The World Bank decision on the loan to South Africa continues such unsustainable trends.  Medupi will emit 25 million tons of carbon dioxide per year.  Although the South African energy minister Dipho Peters argues that, with 25% of the country still lacking access to power, Medupi will fill a much needed demand.  Yet such populist rhetoric obscures the fact that the majority of the plant’s power will benefit large, transnational corporations, many of whom had secret, apartheid-era agreements with the racist regime that completely shield them from costs associated with construction of the plant and repayment of the World Bank loan.

If local people are unlikely to benefit much from the power generated by Medupi, they will inevitably suffer from its dangerous side-effects.  As with all coal-fired power plants, local air quality will decline, sulphur dioxide levels will skyrocket, and mercury residue in the area’s water, air and land will increase.  According to Earthlife Africa, the plant would also be responsible for diminished access to water and land degradation in what was formerly a predominantly agrarian area.  Anticipating these damaging effects, residents of Limpopo filed a complaint with the World Bank inspection team earlier this week, apparently to no avail.

Another justification for the project was articulated by World Bank vice-president for Africa Obiageli K Ezekwesili, who said recently that the project is vital for providing access to energy and fighting poverty.  But, as Sunita Dubey from the activist group Groundwork argues, South Africa’s energy crisis is a product of sweetheart deals between Eskom and large corporations, which provide these large firms with some of the cheapest electricity in the world.

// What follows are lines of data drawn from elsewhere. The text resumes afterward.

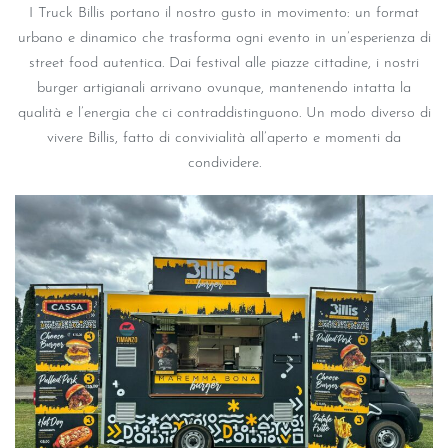
I Truck Billis portano il nostro gusto in movimento: un format
urbano e dinamico che trasforma ogni evento in un’esperienza di
street food autentica. Dai festival alle piazze cittadine, i nostri
burger artigianali arrivano ovunque, mantenendo intatta la
qualità e l’energia che ci contraddistinguono. Un modo diverso di
vivere Billis, fatto di convivialità all’aperto e momenti da
condividere.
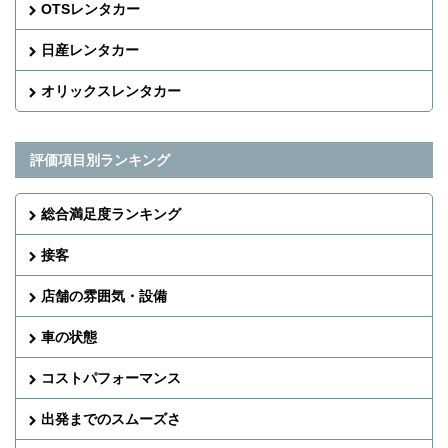
OTSレンタカー
日産レンタカー
オリックスレンタカー
評価項目別ランキング
総合満足度ランキング
接客
店舗の雰囲気・設備
車の状態
コストパフォーマンス
出発までのスムーズさ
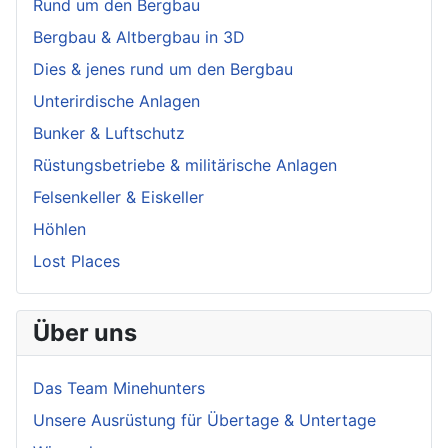
Rund um den Bergbau
Bergbau & Altbergbau in 3D
Dies & jenes rund um den Bergbau
Unterirdische Anlagen
Bunker & Luftschutz
Rüstungsbetriebe & militärische Anlagen
Felsenkeller & Eiskeller
Höhlen
Lost Places
Über uns
Das Team Minehunters
Unsere Ausrüstung für Übertage & Untertage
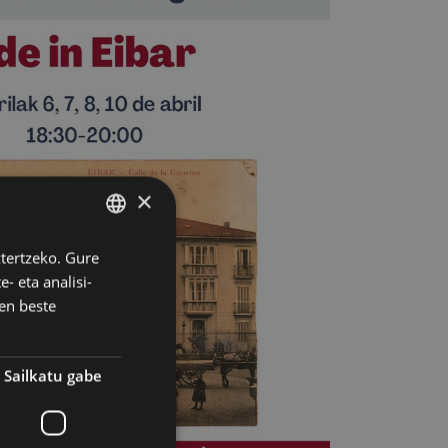
×
ztertzeko. Gure
BASQUE
- eta analisi-
SPANISH
en beste
Sailkatu gabe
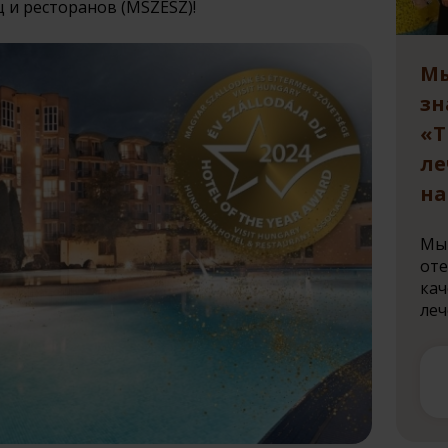
 и ресторанов (MSZÉSZ)!
Мы
зн
«Т
ле
на
Мы 
оте
кач
леч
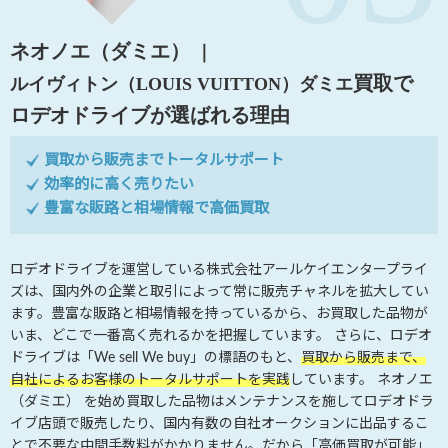
ネオノエ（ダミエ）
｜
買取で
ルイヴィトン（LOUIS VUITTON）
ダミエ
ロデオドライブが選ばれる理由
買取から販売までトータルサポート
効率的に高く売りたい
豊富な販路と相場情報で高価買取
ロデオドライブを運営している株式会社アールケイエンタープライ
ズは、国内外の企業と取引によって常に販売チャネルを拡大してい
ます。豊富な販路と相場情報を持っているから、お買取した品物が
いま、どこで一番高く売れるかを把握しています。 さらに、ロデオ
ドライブは「We sell We buy」の標語のもと、
買取から販売まで、
自社によるお客様のトータルサポートを実践
しています。 ネオノエ
（ダミエ） を始め買取した品物はメンテナンスを施してロデオドラ
イブ店頭で販売したり、国内有数の自社オークションに出品するこ
とで不要な中間手数料がかかりません。だから「高価買取が可能」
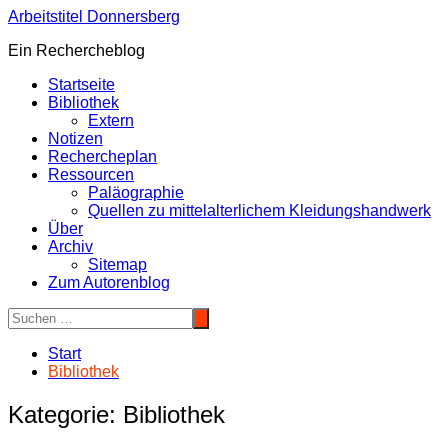
Zum
Arbeitstitel Donnersberg
Inhalt
Ein Rechercheblog
springen
Startseite
Bibliothek
Extern
Notizen
Rechercheplan
Ressourcen
Paläographie
Quellen zu mittelalterlichem Kleidungshandwerk
Über
Archiv
Sitemap
Zum Autorenblog
Start
Bibliothek
Kategorie:
Bibliothek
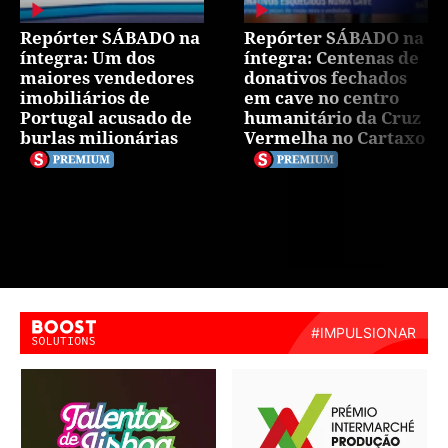
Repórter SÁBADO na
Repórter SÁBADO na
íntegra: Um dos
íntegra: Centenas de
maiores vendedores
donativos fechados
imobiliários de
em cave no centro
Portugal acusado de
humanitário da Cruz
burlas milionárias
Vermelha no Cartaxo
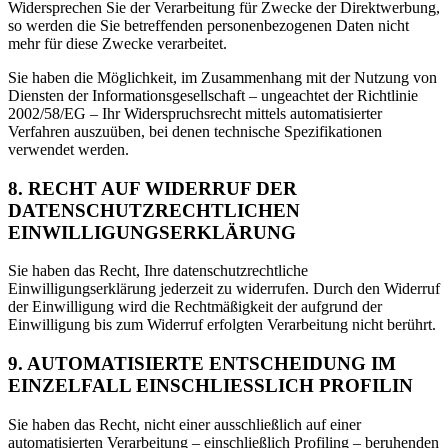
Widersprechen Sie der Verarbeitung für Zwecke der Direktwerbung,
so werden die Sie betreffenden personenbezogenen Daten nicht
mehr für diese Zwecke verarbeitet.
Sie haben die Möglichkeit, im Zusammenhang mit der Nutzung von
Diensten der Informationsgesellschaft – ungeachtet der Richtlinie
2002/58/EG – Ihr Widerspruchsrecht mittels automatisierter
Verfahren auszuüben, bei denen technische Spezifikationen
verwendet werden.
8. RECHT AUF WIDERRUF DER
DATENSCHUTZRECHTLICHEN
EINWILLIGUNGSERKLÄRUNG
Sie haben das Recht, Ihre datenschutzrechtliche
Einwilligungserklärung jederzeit zu widerrufen. Durch den Widerruf
der Einwilligung wird die Rechtmäßigkeit der aufgrund der
Einwilligung bis zum Widerruf erfolgten Verarbeitung nicht berührt.
9. AUTOMATISIERTE ENTSCHEIDUNG IM
EINZELFALL EINSCHLIESSLICH PROFILIN
Sie haben das Recht, nicht einer ausschließlich auf einer
automatisierten Verarbeitung – einschließlich Profiling – beruhenden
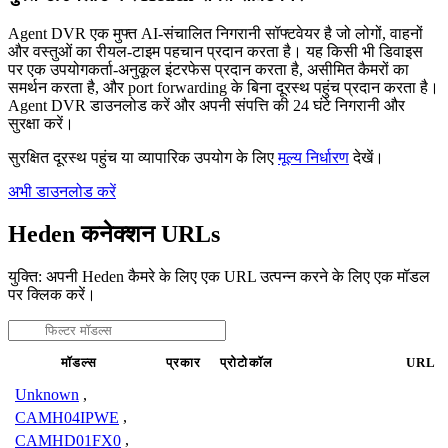
Agent DVR एक मुफ्त AI-संचालित निगरानी सॉफ्टवेयर है जो लोगों, वाहनों
और वस्तुओं का रीयल-टाइम पहचान प्रदान करता है। यह किसी भी डिवाइस
पर एक उपयोगकर्ता-अनुकूल इंटरफेस प्रदान करता है, असीमित कैमरों का
समर्थन करता है, और port forwarding के बिना दूरस्थ पहुंच प्रदान करता है।
Agent DVR डाउनलोड करें और अपनी संपत्ति की 24 घंटे निगरानी और
सुरक्षा करें।
सुरक्षित दूरस्थ पहुंच या व्यापारिक उपयोग के लिए
मूल्य निर्धारण
देखें।
अभी डाउनलोड करें
Heden कनेक्शन URLs
युक्ति: अपनी Heden कैमरे के लिए एक URL उत्पन्न करने के लिए एक मॉडल
पर क्लिक करें।
मॉडल्स
प्रकार
प्रोटोकॉल
URL
Unknown
,
CAMH04IPWE
,
CAMHD01FX0
,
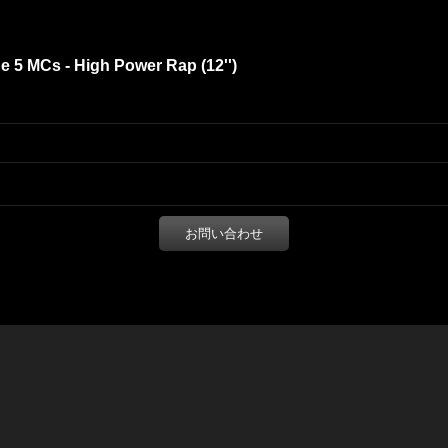
 5 MCs - High Power Rap (12'')
お問い合わせ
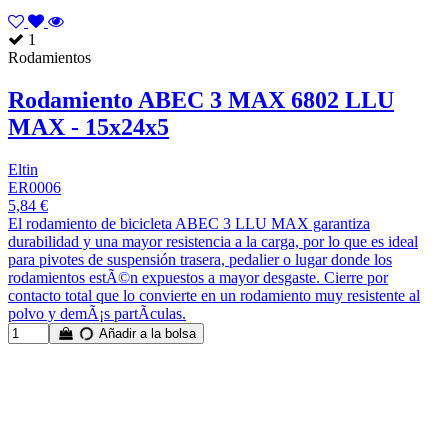
1
Rodamientos
Rodamiento ABEC 3 MAX 6802 LLU
MAX - 15x24x5
Eltin
ER0006
5,84 €
El rodamiento de bicicleta ABEC 3 LLU MAX garantiza
durabilidad y una mayor resistencia a la carga, por lo que es ideal
para pivotes de suspensión trasera, pedalier o lugar donde los
rodamientos estÃ©n expuestos a mayor desgaste. Cierre por
contacto total que lo convierte en un rodamiento muy resistente al
polvo y demÃ¡s partÃ­culas.
Añadir a la bolsa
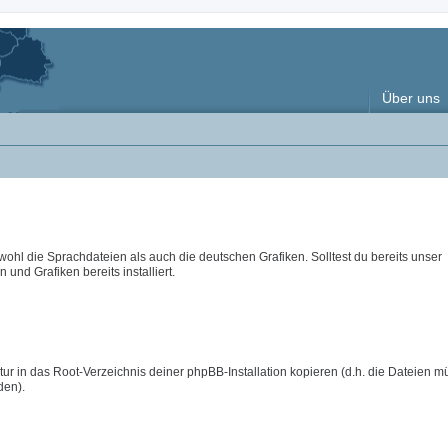
Über uns
wohl die Sprachdateien als auch die deutschen Grafiken. Solltest du bereits unser
 und Grafiken bereits installiert.
ur in das Root-Verzeichnis deiner phpBB-Installation kopieren (d.h. die Dateien m
den).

The approval of the World Bank loan, a vote from which the U.S., Great Britain, and the Netherlands all abstained from, is a huge defeat for South African and international climate justice movements.  It is also a great setback for efforts to promote a shift away from unsustainable energy sources.  Although it’s important to acknowledge that the will to power is likely to figure increasingly prominently in a world in which billions of people lack the most basic amenities of modernity, we cannot simply focus on producing more power.  The Medupi defeat should underline the urgency of building a stronger global movement for climate justice, one that targets the unsustainable energy policies of institutions like the World Bank in the same way that the global justice movement targeted their unjust structural adjustment policies.  Sustained critique of the World Bank’s history of flawed energy sector lending policies – as well as local activism to challenge the adverse impacts of such policies – should be high on the climate justice movement’s list of priorities.